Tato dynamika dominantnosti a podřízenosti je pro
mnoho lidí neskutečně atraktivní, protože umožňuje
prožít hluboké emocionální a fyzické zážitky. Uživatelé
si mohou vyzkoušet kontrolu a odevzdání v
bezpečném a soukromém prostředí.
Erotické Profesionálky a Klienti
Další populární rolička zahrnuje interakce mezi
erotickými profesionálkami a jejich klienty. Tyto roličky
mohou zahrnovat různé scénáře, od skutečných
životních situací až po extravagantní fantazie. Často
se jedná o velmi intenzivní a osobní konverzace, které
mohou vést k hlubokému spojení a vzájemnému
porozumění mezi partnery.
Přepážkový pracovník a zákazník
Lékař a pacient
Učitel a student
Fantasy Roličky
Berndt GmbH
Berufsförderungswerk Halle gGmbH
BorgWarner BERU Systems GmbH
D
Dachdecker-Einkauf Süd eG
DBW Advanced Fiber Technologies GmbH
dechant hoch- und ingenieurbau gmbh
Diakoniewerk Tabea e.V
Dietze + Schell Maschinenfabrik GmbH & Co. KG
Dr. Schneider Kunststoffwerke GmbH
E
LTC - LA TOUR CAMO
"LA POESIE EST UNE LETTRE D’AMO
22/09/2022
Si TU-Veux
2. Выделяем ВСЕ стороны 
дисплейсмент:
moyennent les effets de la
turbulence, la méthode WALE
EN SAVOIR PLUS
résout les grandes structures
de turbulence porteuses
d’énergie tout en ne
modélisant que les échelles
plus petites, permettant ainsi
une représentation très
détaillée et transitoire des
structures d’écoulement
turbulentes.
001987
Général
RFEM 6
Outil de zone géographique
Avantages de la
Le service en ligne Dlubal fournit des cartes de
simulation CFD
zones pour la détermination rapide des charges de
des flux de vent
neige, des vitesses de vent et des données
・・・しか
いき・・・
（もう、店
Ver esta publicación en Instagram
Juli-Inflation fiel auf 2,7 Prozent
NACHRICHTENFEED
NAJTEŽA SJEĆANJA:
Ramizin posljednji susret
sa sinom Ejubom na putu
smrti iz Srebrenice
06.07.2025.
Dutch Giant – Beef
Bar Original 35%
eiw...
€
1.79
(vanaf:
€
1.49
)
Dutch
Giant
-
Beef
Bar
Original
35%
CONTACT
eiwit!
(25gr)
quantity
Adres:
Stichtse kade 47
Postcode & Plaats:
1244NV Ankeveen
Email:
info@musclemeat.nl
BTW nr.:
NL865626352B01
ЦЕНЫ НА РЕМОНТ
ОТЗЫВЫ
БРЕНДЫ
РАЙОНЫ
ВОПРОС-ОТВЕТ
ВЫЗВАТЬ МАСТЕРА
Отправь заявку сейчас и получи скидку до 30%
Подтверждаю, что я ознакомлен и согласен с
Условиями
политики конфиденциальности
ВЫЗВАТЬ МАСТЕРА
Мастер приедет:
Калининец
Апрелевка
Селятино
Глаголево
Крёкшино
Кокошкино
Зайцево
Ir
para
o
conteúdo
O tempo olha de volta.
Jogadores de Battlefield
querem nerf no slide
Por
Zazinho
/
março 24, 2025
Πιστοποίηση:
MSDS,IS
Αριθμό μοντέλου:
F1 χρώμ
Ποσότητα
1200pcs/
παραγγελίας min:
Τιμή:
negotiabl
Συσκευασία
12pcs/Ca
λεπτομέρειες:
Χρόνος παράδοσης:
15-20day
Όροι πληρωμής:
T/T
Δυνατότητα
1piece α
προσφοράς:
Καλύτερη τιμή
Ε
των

◆ **Aim of the task**
Retype the lines of the items from the first line through the line containing "mohou zahrnovat různé scénáře, od skutečných", including both of those lines, with each line reproduced character for character.

◆ **Written answer**
Tato dynamika dominantnosti a podřízenosti je pro
mnoho lidí neskutečně atraktivní, protože umožňuje
prožít hluboké emocionální a fyzické zážitky. Uživatelé
si mohou vyzkoušet kontrolu a odevzdání v
bezpečném a soukromém prostředí.
Erotické Profesionálky a Klienti
Další populární rolička zahrnuje interakce mezi
erotickými profesionálkami a jejich klienty. Tyto roličky
mohou zahrnovat různé scénáře, od skutečných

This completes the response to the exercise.